Woo, long blog hiatus! I was busy moving to a new house, and then along came the holidays, so I haven't had much time for robotics or the blog lately. But somehow, I found time to play Dragon Age in the middle of all that. No, I don't mean DA: Inquisition, I mean DA: Origins. I am VERY late to the party. But I suppose with the new game out, this is as good a time as any to talk about where the series started. (This article has mild spoilers.  If you haven't played, I think you can read it without ruining anything.)

DA:O did an excellent job of creating a living fantasy world that I actually felt part of. I could believe myself a Grey Warden, a powerful figure sworn to protect the world from an ancient evil. But the part that has really stuck with me from this story is the amount of free will I had as an actor in it, its propensity for pushing me to make choices in nuanced situations, and its mature take on the results. I'm used to wish-fulfillment from this genre -- games that let me craft the perfect hero story, and if they include much tragedy at all, make it inevitable and not my fault. DA:O is a bit different.

I was kind of naive at this point.
Example: this world has golems in it. Awesome. As I dug deeper, I found that the way they are made in this setting is ... not awesome. Eventually, I was faced with a choice: preserve this dread technology and hope against past experience that someone would use it wisely, or discard it, possibly eliminating golems from the world forever. I opted to destroy the means of golem creation. As much as I love golems for reasons of both personal fancy and practicality, there were more important things to preserve here. And this was not the most painful decision the story required me to make, by far.

- **Short task**
Extend the Dragon Age: Origins blog post with a few more paragraphs that begin right after its last sentence.

- **Stored rows**
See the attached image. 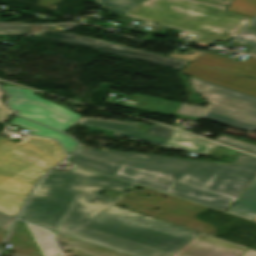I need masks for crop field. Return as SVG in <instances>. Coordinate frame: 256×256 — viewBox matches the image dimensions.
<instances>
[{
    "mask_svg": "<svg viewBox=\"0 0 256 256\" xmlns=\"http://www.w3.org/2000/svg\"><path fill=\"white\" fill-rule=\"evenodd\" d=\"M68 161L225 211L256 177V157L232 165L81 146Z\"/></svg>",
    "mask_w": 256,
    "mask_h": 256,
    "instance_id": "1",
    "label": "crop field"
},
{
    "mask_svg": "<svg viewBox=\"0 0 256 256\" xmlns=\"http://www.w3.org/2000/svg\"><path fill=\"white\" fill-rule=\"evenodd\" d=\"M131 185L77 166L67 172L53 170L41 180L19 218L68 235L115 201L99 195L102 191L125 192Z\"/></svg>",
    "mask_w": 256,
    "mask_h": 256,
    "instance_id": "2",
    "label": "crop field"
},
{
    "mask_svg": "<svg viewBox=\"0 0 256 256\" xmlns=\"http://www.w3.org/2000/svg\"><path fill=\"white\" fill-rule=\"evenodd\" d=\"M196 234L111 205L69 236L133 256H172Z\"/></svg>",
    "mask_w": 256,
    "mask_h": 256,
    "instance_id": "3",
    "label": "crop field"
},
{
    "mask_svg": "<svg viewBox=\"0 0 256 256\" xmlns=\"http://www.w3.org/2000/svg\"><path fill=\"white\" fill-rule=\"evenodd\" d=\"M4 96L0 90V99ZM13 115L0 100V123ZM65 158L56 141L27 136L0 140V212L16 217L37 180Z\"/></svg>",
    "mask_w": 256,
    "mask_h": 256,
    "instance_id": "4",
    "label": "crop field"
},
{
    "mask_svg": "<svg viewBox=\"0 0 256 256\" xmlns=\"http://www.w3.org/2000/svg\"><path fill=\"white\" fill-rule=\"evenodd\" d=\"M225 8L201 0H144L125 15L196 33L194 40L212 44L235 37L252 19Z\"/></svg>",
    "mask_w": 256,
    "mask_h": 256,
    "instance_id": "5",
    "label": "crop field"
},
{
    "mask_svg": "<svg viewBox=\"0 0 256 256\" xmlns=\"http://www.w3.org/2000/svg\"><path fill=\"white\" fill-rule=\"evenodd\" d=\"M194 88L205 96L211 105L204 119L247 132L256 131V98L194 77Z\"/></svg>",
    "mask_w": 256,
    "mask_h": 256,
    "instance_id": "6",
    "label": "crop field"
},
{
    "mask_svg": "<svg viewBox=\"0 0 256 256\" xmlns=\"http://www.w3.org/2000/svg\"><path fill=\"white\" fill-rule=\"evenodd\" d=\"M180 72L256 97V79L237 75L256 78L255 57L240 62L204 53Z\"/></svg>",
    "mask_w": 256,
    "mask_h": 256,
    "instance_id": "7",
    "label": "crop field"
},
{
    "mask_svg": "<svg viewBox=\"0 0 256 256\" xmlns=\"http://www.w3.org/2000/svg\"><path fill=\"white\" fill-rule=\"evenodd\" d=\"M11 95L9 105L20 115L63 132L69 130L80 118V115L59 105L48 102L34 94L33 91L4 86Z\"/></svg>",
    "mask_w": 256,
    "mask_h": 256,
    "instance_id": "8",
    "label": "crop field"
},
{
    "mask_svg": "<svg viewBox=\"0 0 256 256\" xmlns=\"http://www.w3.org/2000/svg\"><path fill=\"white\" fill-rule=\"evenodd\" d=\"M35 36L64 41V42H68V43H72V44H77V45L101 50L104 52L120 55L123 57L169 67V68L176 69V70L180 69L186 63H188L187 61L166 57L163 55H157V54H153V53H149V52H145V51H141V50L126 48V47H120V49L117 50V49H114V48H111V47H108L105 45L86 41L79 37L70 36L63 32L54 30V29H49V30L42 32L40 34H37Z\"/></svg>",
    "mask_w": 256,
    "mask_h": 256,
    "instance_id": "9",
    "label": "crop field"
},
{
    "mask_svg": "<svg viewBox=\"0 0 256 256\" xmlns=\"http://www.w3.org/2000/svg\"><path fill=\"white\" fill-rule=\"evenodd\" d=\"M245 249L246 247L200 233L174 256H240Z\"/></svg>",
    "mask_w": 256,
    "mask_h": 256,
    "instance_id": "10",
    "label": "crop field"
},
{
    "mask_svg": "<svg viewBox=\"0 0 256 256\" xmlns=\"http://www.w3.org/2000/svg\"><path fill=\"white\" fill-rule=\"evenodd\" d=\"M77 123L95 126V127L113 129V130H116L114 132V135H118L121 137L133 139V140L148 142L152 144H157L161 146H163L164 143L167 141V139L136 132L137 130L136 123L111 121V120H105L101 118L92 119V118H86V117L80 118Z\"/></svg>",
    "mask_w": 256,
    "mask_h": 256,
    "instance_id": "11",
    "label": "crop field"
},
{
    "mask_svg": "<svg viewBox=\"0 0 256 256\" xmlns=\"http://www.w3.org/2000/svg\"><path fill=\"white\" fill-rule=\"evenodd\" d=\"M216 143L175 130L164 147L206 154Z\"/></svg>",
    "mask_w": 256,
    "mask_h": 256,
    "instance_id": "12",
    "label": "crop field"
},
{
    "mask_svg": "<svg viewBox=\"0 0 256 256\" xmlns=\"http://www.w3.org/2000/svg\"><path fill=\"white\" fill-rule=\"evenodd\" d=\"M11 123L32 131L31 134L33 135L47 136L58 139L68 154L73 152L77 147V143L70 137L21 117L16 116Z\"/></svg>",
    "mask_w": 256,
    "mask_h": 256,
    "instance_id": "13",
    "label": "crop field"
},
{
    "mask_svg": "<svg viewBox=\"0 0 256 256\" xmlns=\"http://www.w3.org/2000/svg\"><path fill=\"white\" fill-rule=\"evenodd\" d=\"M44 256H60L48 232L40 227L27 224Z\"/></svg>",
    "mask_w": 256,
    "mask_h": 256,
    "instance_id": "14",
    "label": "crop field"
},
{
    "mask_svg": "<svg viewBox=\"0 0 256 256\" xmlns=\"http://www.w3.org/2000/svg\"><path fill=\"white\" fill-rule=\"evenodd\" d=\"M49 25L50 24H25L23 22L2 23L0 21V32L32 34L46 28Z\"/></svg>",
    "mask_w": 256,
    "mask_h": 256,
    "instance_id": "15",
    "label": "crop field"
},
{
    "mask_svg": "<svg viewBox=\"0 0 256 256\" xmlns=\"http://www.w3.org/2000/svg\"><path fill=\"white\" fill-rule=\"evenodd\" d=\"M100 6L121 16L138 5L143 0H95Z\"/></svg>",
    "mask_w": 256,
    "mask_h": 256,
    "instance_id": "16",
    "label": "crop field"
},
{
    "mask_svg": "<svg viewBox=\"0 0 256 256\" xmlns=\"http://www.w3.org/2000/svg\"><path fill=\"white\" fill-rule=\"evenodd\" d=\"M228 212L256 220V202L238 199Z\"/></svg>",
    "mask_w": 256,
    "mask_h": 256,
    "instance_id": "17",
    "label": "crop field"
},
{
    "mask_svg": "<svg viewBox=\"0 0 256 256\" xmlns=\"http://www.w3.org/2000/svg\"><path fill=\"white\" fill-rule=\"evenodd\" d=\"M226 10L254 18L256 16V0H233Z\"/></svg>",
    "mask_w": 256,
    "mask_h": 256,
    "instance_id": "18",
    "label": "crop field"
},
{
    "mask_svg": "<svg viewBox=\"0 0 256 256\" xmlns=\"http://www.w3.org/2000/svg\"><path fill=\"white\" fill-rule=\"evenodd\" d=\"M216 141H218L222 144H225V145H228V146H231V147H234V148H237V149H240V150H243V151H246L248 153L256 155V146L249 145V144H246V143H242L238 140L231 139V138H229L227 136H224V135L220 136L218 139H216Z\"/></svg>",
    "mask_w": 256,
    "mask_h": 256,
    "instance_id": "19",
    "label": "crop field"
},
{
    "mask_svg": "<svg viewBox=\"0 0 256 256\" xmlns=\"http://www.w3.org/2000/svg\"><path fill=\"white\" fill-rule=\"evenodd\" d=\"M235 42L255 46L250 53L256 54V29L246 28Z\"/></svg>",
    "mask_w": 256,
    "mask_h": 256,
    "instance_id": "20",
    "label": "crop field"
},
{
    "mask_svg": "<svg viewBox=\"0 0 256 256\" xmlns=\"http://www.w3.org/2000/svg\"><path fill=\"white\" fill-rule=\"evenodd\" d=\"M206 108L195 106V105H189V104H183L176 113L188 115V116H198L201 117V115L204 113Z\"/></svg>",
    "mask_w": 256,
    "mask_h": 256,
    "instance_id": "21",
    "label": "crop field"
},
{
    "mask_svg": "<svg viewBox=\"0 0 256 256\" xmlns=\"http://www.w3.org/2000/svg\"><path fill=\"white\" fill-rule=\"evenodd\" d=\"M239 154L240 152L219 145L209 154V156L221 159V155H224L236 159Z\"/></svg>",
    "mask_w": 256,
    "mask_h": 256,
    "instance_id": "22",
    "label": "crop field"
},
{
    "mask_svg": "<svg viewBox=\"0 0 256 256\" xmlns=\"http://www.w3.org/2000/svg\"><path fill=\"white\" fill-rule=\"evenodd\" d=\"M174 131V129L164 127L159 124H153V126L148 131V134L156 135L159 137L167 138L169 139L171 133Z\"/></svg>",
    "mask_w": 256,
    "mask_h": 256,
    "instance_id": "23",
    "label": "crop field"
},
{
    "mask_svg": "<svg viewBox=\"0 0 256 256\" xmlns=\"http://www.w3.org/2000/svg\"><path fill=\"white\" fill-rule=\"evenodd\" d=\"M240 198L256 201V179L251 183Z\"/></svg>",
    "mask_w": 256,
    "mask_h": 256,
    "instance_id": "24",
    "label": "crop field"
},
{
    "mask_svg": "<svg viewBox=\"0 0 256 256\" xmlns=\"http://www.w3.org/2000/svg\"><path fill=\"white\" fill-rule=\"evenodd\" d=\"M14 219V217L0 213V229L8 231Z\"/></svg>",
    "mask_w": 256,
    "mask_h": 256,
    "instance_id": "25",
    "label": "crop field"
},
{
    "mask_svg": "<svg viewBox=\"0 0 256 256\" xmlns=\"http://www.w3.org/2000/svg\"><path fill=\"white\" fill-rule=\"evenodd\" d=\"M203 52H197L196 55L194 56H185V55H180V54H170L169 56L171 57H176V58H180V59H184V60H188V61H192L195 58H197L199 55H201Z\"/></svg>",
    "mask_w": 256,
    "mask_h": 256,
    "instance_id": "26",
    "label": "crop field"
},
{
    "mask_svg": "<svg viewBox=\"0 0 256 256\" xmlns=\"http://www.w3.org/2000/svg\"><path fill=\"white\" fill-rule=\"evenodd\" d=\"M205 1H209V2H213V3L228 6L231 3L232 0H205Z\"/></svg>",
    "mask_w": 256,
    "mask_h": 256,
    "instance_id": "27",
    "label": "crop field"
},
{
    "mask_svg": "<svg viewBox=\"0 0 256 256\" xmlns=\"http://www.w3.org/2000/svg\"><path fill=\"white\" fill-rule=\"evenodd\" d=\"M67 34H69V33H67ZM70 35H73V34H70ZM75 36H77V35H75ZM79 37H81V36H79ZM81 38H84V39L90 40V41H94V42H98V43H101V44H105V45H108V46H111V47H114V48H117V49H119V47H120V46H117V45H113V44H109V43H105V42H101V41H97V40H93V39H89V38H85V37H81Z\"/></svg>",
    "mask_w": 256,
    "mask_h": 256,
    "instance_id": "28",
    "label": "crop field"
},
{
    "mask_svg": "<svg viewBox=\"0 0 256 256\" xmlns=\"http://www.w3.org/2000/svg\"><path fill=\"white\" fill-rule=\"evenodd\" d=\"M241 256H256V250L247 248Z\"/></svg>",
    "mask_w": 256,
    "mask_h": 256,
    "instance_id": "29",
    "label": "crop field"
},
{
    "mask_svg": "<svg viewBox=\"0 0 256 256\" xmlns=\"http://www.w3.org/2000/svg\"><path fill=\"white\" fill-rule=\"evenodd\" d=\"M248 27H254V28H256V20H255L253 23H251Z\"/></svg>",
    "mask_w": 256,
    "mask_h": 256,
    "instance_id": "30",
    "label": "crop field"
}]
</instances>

--

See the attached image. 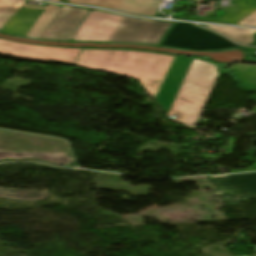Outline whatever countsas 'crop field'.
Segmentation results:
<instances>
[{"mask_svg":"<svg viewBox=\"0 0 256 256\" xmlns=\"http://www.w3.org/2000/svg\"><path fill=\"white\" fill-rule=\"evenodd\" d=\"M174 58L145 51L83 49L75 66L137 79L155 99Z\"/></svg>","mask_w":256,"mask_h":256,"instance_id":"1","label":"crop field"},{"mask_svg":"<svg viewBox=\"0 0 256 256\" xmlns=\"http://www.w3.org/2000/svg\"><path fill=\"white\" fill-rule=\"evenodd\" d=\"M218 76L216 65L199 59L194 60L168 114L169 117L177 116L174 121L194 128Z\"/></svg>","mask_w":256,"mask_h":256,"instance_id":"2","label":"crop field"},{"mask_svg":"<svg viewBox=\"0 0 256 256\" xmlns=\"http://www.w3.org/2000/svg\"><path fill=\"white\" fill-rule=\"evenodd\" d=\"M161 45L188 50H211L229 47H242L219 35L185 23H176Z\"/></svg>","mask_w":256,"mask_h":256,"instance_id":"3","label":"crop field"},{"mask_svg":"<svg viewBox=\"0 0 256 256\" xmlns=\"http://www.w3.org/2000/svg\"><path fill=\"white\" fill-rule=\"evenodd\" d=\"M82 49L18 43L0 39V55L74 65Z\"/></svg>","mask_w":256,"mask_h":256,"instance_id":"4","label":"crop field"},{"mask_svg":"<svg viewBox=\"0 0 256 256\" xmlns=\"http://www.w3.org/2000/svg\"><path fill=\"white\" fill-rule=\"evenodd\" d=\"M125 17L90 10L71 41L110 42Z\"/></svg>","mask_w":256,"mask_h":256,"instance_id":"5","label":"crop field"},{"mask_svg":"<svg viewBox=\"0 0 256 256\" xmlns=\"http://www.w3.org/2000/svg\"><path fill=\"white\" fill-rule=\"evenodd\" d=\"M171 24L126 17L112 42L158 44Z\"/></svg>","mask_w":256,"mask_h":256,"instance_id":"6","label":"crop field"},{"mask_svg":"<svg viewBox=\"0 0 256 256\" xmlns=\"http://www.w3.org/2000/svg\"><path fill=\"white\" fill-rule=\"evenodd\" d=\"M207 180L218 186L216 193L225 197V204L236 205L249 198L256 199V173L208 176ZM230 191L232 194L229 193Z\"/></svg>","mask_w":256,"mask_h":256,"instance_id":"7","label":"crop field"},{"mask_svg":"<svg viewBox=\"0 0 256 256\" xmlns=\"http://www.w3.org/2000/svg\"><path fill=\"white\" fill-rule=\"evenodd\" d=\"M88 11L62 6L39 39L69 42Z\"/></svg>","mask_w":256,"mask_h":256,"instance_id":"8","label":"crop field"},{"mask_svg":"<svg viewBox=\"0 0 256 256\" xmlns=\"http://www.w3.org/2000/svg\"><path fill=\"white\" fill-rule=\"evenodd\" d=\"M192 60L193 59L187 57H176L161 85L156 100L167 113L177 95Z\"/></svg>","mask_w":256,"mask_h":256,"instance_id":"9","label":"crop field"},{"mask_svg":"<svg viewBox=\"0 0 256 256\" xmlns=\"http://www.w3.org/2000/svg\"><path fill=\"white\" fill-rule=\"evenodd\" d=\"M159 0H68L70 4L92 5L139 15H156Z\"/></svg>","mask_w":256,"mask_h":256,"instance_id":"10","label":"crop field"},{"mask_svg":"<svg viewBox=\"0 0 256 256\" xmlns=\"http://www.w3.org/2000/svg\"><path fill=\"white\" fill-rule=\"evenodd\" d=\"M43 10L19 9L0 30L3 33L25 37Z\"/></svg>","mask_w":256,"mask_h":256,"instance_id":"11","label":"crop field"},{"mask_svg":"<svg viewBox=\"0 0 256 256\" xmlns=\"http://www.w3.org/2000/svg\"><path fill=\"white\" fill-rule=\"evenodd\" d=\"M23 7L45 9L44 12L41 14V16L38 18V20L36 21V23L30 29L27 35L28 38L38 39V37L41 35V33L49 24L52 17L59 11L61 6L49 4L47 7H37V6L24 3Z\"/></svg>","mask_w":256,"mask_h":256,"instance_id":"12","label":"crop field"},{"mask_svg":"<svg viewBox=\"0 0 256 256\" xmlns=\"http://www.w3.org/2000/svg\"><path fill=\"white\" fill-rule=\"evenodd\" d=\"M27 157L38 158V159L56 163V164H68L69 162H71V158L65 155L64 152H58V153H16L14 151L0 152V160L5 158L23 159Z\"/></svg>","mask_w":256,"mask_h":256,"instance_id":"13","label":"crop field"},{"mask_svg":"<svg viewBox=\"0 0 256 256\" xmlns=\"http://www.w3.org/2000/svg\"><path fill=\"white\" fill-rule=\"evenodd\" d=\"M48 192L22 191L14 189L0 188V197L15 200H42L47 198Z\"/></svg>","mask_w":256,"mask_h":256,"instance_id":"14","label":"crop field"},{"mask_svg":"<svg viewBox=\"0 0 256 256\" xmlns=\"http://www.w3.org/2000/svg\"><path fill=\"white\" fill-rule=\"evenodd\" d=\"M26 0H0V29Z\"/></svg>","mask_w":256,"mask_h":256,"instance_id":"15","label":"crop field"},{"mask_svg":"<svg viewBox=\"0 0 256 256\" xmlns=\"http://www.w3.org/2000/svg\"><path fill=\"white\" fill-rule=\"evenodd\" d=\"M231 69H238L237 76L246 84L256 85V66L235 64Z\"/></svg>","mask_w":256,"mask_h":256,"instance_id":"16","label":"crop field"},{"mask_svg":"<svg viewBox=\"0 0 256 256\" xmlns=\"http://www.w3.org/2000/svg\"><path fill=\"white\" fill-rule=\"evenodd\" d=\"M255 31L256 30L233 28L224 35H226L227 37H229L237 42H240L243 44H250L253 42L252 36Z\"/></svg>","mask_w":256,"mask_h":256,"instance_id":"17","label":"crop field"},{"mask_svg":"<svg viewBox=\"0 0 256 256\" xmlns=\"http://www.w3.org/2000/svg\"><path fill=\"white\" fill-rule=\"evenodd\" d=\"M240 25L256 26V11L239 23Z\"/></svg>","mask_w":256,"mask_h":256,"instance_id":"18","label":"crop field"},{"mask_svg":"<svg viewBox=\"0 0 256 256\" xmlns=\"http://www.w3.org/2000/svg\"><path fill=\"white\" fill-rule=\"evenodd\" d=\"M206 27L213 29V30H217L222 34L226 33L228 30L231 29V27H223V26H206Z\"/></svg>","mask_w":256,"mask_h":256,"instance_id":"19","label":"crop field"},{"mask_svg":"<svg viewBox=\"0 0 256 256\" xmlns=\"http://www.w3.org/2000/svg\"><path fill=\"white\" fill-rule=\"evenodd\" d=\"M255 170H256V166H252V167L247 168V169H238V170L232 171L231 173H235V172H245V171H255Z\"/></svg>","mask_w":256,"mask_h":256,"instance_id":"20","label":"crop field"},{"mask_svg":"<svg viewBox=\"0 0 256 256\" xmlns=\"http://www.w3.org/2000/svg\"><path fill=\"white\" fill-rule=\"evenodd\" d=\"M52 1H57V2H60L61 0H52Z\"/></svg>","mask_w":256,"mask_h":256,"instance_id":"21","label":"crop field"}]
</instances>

--

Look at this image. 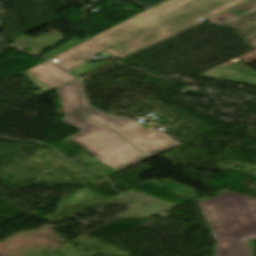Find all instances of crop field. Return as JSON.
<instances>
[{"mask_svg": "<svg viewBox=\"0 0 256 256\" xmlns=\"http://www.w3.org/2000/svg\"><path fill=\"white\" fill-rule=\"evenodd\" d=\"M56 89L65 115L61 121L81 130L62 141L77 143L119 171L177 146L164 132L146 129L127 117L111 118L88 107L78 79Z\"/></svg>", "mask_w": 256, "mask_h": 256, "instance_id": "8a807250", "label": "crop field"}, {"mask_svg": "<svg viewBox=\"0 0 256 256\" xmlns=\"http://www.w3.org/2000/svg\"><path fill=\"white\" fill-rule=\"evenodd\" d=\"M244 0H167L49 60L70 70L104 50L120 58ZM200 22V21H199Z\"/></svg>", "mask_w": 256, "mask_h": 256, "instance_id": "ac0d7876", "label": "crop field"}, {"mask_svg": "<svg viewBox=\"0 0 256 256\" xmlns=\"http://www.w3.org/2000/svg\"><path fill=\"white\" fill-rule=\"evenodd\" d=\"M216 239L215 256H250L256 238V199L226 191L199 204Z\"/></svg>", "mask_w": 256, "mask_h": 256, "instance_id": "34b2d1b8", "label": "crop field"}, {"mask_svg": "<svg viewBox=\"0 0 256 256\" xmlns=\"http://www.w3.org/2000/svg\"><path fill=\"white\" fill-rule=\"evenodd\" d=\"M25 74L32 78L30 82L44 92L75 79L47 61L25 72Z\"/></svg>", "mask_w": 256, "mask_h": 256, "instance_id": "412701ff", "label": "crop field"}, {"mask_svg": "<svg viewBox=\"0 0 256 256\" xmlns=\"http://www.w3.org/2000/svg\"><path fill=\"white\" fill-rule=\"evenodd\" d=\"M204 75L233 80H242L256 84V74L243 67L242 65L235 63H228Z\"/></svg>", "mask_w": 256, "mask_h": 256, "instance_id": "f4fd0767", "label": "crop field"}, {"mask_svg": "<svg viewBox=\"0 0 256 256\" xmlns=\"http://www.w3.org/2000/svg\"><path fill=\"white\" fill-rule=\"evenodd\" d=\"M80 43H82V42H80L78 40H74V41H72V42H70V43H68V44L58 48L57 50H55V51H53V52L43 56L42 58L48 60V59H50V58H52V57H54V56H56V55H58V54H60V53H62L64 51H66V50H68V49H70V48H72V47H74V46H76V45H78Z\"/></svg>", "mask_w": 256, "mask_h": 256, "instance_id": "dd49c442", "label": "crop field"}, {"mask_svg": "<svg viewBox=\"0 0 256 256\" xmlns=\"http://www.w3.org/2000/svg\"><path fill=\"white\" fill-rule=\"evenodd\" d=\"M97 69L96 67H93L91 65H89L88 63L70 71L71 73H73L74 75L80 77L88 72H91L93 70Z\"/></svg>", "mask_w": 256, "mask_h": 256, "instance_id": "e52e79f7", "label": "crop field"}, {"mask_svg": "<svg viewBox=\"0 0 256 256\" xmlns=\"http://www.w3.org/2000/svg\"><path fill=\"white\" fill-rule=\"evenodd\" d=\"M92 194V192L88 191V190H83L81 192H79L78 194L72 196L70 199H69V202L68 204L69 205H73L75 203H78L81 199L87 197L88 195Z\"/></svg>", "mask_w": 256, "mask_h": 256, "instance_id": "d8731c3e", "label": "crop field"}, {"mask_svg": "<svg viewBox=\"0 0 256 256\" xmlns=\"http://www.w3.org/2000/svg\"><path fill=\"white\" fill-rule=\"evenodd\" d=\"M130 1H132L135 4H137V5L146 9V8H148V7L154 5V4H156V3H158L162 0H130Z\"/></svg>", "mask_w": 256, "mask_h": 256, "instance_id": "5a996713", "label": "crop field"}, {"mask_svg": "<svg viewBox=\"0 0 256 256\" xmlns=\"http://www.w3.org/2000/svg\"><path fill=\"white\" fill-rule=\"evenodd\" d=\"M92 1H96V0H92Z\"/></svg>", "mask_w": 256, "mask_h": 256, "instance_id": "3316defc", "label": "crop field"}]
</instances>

- **Exercise answer**
Thanks to a combination of numerous options and different ways for players to interpret the story, the endgame of DA:O is going to be unique for every person. For me, the path I had followed through earlier parts made it especially pivotal, and having put emotional hooks in me, the plot seemed intent on exploiting them. I was offered the perfect fairy-tale ending ... the one I had been hoping for ... at the price of a couple of sketchy choices. Alternately, I could do what I thought was truly best for the world I was trying to save, but only by giving up what I wanted most in that world. I chose the latter, and the consequences landed. There was no miraculous deliverance, no last-minute "power of true love" or "good karma" or surprise rescue to fix everything. It was miserable and incredible and different from any other game experience I've had. Dragon Age actually made me pay to be a hero, and the payment was my choice.

Whether literally or figuratively, real heroes bleed.  A lot.
Some part of me wants to replay the game as a slightly less scrupulous character. I could throw self-sacrifice to the winds and get that ending I really wanted. "It's just a video game, you know," says this part of me. "You can do that. You won't actually hurt anything." But whenever I start thinking this way, a second part of me warns that doing this would cheapen the whole experience. As soon as it becomes "just a video game" rather than a world that I embrace on its own terms, I will have lost what really makes it meaningful. As soon as I stop thinking of it as a place where I make morally relevant choices, I won't be a Grey Warden any more. I'll be nothing but a petty escapist, playing at being a hero without caring what's actually involved.

And at the end of the day ... that's not what I want. What I want is to wear my heraldic griffon shirt and feel that in some tiny way, I earned it.

I haven't forgotten about the artificial muscles and other robotics projects, I swear.  Thanks for your patience.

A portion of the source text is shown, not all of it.